Understanding why people make apparently irrational decisions may allow investors to discover market inefficiencies that can be exploited.
Some of the latest research findings were discussed at Harvard University Nov. 16 and 17 at a conference sponsored by the Cambridge Center for Behavioral Studies. Topics discussed included: "Optimistic Forecasts and Timid Decision Rules: Conflicting Biases in Decision Making;" "Myopic Loss Aversion and the Equity Premium Puzzle;" and "Why Smart People Persist in Making Stupid Choices."
Prudential is testing the application of behavioral principles to management of $250 million of its $510 million VEBA, which is a 501(c)9 defined contribution trust that also can be used for health and welfare benefits.
The hope is to eventually extend the strategy to its internally managed $6 billion defined benefit plan.
"What's nice about this whole marriage is it's giving a rationale to value investing. It's not just that the stock's been beaten up so much there's nowhere to go but up .*.*. Investors systematically make mistakes, which creates opportunities," said Mark Stumpp, managing director and chief investment officer at PDI Strategies, Short Hills, N.J., one of Pru's investment management subsidiaries.
"We've been using this strategy for a year, and we're beating the market with very little in technology," said Mr. Stumpp. He manages the VEBA.
In the first three quarters of 1995, the strategy has narrowly beaten the Standard & Poor's 500 Stock Index, with a return of 29.9%, vs. 29.7% for the benchmark.
Mr. Stumpp also oversees the $6 billion in-house managed defined benefit plan. "If the psychological stuff starts to look successful, we'll apply it to the larger pension fund," he noted.
Mr. Stumpp, who holds a doctorate in economics, said behavioral science has provided a theoretical underpinning for contrarian investing, a strategy that has worked well for years for reasons that are hard to identify.
"These psychological things tend to steer you toward a value style. People are lousy forecasters....People have overpenalized (companies for negative events) or overextrapolated good things."
Mr. Stumpp's strategy is to underweight what he calls "glamour" stocks in the S&P 500, in favor of stocks that are cheap and have been around for a while.
Mr. Stumpp said value managers tend to consistently overweight certain sectors like banking and underweight technology. In actuality, it's not possible for those sectors to be misvalued for several decades, he said.
"We don't believe sectors and industries can become systematically misvalued. So we pick companies in each sector that offer the most value."
Holdings include: Dow Chemical Co., Pacific Telesis Group, PPG Industries Inc., America West Airlines Inc., Consolidated Edison Co. of New York Inc. and, in technology, Digital Equipment Corp. and Motorola Inc.
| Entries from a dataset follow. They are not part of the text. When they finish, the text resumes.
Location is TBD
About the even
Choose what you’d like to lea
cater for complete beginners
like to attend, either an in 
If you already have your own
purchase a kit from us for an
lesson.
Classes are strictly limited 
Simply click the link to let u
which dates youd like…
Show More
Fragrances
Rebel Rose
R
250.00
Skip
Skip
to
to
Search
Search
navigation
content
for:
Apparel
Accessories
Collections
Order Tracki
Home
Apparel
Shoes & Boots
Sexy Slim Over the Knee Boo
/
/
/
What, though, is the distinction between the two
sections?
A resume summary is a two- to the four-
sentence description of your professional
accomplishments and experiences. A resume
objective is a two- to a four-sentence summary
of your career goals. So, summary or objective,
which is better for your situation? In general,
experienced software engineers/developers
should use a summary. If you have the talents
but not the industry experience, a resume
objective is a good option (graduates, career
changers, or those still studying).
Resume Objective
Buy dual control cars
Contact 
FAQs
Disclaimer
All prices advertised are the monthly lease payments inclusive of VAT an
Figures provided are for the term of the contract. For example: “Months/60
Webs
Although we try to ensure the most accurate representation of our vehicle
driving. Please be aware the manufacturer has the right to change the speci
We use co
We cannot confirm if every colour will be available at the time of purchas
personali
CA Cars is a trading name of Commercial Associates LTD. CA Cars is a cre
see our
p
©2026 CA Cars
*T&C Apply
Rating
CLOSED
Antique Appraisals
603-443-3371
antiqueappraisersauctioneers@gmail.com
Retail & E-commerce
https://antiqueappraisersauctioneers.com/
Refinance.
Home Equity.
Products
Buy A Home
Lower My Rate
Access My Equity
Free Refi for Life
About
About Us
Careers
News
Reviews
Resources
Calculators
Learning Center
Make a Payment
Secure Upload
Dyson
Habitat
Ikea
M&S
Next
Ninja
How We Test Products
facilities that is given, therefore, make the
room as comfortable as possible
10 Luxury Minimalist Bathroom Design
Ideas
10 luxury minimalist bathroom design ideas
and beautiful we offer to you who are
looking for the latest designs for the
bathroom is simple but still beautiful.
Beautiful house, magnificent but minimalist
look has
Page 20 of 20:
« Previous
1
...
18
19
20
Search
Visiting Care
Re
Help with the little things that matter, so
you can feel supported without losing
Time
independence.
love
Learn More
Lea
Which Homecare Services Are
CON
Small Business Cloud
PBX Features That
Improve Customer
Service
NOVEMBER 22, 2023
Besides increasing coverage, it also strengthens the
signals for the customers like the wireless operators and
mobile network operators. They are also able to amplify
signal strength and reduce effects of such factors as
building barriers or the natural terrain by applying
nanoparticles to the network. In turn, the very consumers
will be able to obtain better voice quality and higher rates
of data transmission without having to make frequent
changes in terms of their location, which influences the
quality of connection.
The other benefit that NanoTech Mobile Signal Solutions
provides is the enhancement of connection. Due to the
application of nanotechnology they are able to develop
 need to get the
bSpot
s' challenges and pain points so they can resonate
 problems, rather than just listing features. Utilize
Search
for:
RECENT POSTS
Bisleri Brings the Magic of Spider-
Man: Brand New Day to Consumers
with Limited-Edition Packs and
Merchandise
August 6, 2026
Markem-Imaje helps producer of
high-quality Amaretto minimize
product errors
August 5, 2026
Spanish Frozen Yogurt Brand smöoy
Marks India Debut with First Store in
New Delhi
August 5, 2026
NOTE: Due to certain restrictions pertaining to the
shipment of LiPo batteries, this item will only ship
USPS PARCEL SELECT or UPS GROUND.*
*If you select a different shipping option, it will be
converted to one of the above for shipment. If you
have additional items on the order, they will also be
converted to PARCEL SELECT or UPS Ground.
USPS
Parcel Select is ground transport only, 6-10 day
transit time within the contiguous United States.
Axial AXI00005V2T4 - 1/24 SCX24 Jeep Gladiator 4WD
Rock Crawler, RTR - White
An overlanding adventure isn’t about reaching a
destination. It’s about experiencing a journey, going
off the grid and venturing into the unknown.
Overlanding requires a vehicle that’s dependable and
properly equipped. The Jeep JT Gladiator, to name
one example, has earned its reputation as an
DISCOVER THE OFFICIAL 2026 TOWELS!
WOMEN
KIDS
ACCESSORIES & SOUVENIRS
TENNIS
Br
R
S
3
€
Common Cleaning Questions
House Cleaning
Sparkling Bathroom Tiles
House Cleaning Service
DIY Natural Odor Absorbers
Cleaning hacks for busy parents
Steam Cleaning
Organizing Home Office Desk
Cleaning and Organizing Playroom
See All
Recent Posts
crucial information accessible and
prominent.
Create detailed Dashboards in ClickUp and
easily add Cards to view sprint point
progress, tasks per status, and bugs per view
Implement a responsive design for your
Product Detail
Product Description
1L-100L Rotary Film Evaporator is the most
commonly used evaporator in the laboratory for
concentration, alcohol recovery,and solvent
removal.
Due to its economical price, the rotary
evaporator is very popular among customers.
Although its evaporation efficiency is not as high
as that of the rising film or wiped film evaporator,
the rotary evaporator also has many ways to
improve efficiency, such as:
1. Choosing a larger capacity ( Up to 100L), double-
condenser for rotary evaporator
His strategy tries not to make big sector or stock bets. The most it can diverge from any S&P 500 sector is two percentage points.
Behavioral scientists have demonstrated that "the old Chicago school of efficient markets is starting to show some chinks," Mr. Stumpp said. "Theories are changing. Markets are sometimes inefficient. People sometimes make bad decisions. (Behavioral) theory leads to TAA and contrarian investments....You're going to hear a lot more about this stuff in the future than flash-in-the-pan stuff like neural networks."
Mr. Stumpp has looked into other hot new quantitative strategies like artificial intelligence, but found that "conventional statistical tools work fine. You can test statistical reliability. Conventional tools can deal with non-linear problems too (just like artificial intelligence techniques) and the models can be based on theory. Without a theory you're just taking shots in the dark."
In his case, the theory is simple. Valuations - not momentum - are important. So measures like discounted cash flow are key.
Another factor he follows closely is sales growth. "If it's rapidly accelerating, investors will extrapolate that into the future and overpay for it. Those are generally companies we would not be investing in."
In fact, companies with declining historic five-year sales growth and low price-earnings ratios "are companies we load up on."
Because buying such turnaround candidates can be risky, PDI holds more than 200 stocks to diversify the bets.
"Given that it's been a growth stock year and we're ahead of the market with a value strategy, we're pretty happy," he said.